- [Text passage]
E. 01/04 16:36:41. Error: Database cannot be started -- sem5.log is an invalid transaction log
I. 01/04 16:36:41. Error: Database cannot be started -- sem5.log is an invalid transaction log
I. 01/04 16:36:41.
E. 01/04 16:36:41. Database cannot be started -- sem5.log is an invalid transaction log
I. 01/04 16:36:41. Database server stopped at Fri Jan 04 2008 16:36
I. 01/04 16:47:24. Adaptive Server Anywhere Network Server Version 9.0.2.3347
I. 01/04 16:47:24.
 
Oh yeah, I also reran the Management Server Configuration Wizard and can't get past the database server configuration portion, because it aint running.
 
So obviously, I know my main issue seems to be that the Adaptive Server Anywhere/Symantec Embedded Database cannot start due a possibly corrupt db, this is the only service that will not start, all others start and restart fine, just cant log into SEPM console because of bad/not running db.
 
 
Question is, am I on the right track? ...and how do I fix it?
 
I appreciate all help in this matter.
Colossus610
 



Message Edited by Colossus610 on 01-04-2008 09:18 PM

Message Edited by Colossus610 on 01-04-2008 09:21 PM

Message Edited by Colossus610 on 01-04-2008 09:23 PM

Message Edited by Colossus610 on 01-04-2008 09:28 PM

Comments 7 CommentsJump to latest comment

SKlassen's picture
I'm reading that log entry the same way you do as being corrupt.  If it were me, what I would do is to uninstall SEPM completely, then reinstall from scratch.  Make certain that you download and use the newer 11.0.1000.1375 MR1 media and not the original RTM media to avoid many of the problems you experienced in the past.  Now hopefully, you are prepared for this, having documented all the appropriate info as per Appendix C:  Disaster Recovery in the Install Guide.  You will also need a db backup made using the Symantec Backup/Restore Utility.
 
If you don't have this stuff, then you'll have to reconfigure all of your settings in SEPM from scratch.  I had to go through this process a few weeks ago and it wasn't too bad. 
 
The thing that worried me the most, was if I had to reinstall on all of the client systems and thankfully the answer is you don't.  Following the instructions in the manual, that bit where you have to change the DomainID didn't work for me, as it wouldn't give me the option to do so.  I figured out a workaround that was fairly quick to get my clients "talking" to the new SEPM install.  You'll be using a program in the \tools\nosupport directory of the SEP media called sylinkdrop.  This tool works well, but has the limitation that you can't specify the sylink.xml file as a UNC path.  Here's how I worked around this limitation and got this done quickly:
 
1)  Take the Sylink.xml and SylinkDrop.exe files and put them into a share that all of your systems have applicable access to.
 
2)  I wrote a quick VBScript to copy the Sylink.xml file to c:\, then ran the script on all client systems using PSExec.  This could also be done by batch file or probably by running the Copy command directly from PSExec.
 
3)  Now that I had C:\Sylink.xml on all of my systems, I again used PSExec to run \\server\share\SylinkDrop.exe -silent C:\SyLink.xml.  Within 5 minutes, all of the clients had checked in with the new SEPM install and gotten the appropriate polices.

- [Data segment]

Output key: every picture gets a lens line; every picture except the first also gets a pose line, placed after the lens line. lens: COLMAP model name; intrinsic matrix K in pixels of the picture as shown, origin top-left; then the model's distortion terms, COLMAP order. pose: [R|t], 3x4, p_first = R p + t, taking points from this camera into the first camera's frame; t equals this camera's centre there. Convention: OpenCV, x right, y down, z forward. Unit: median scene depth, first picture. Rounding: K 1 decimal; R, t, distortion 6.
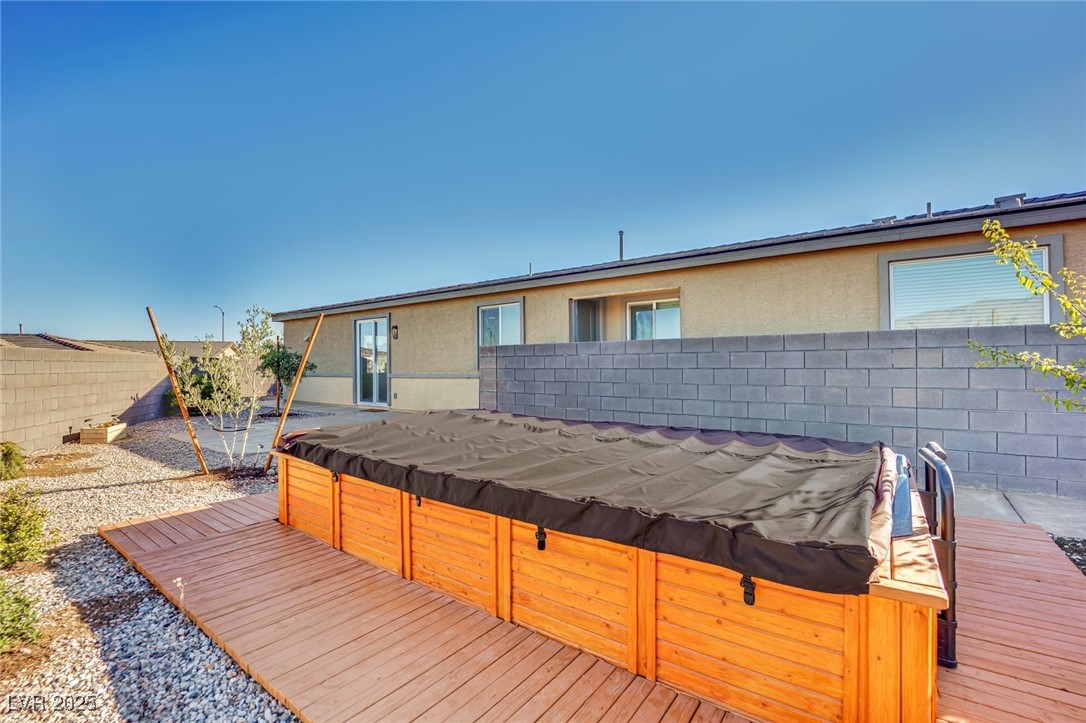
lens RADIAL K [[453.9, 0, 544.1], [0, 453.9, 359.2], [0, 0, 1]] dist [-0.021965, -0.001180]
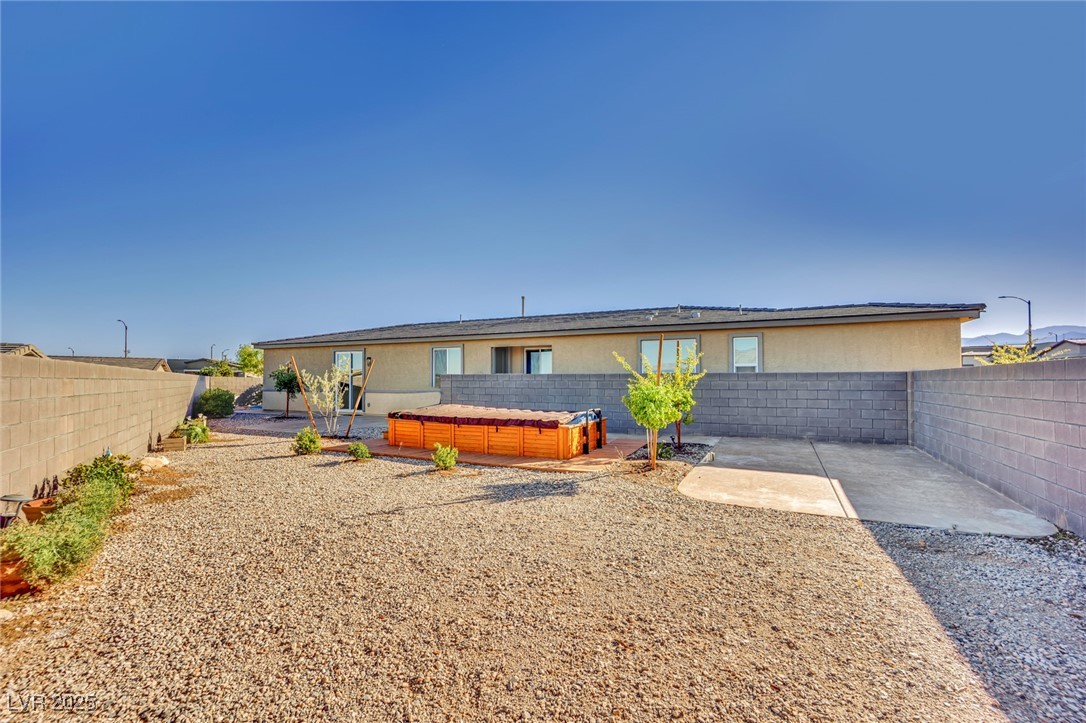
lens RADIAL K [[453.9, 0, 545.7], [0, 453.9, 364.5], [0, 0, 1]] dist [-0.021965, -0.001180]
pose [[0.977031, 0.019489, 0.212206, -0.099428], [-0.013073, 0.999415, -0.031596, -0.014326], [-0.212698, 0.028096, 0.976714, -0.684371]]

- [Tasks to carry out]
1. In the forum thread about the failed Symantec database, copy the text between "So obviously, I" and "do I fix it?", inclusive, swapping "corrupt db" for "damaged database".
2. Write the next part of the forum thread about the failed Symantec database, picking up after its last sentence.

- [Answer section]
1.
So obviously, I know my main issue seems to be that the Adaptive Server Anywhere/Symantec Embedded Database cannot start due a possibly damaged database, this is the only service that will not start, all others start and restart fine, just cant log into SEPM console because of bad/not running db.
 
 
Question is, am I on the right track? ...and how do I fix it?

2.
 
4)  Just to be tidy, I ran a vbscript through PSExec to delete the c:\sylink.xml on all of the machines.
 
When I had to do this, Symantec support didn't have anything to fix a corrupted DB, but that may have changed.  You may want to consider opening up a support case.
 
As a last note, if you do have to do a complete SEPM reinstall, I have a couple of suggestions.  Gather the info for disaster recovery and immediately make a DB backup as soon as your finished doing the configuration and policy setting then place these in a safe place.  Don't use the Symantec built-in DB, there's is no control over it's behavior or usage at all and I found it to be a bit flakey.  Get SQL 2005 Express (the free one) and use it instead.  With SQL you can configure it to limit menory usage, do backups from SQL, and if your a good DBA you can write scripts to clean out junk and re-index once in awhile to keep it from getting bloated. 



Message Edited by Scott Klassen on 01-05-2008 11:32 PM

Message Edited by Scott Klassen on 01-05-2008 11:33 PM

Colossus610's picture
 
I appreciate the input, I was hoping to not have to reinstall all of that (again) but .....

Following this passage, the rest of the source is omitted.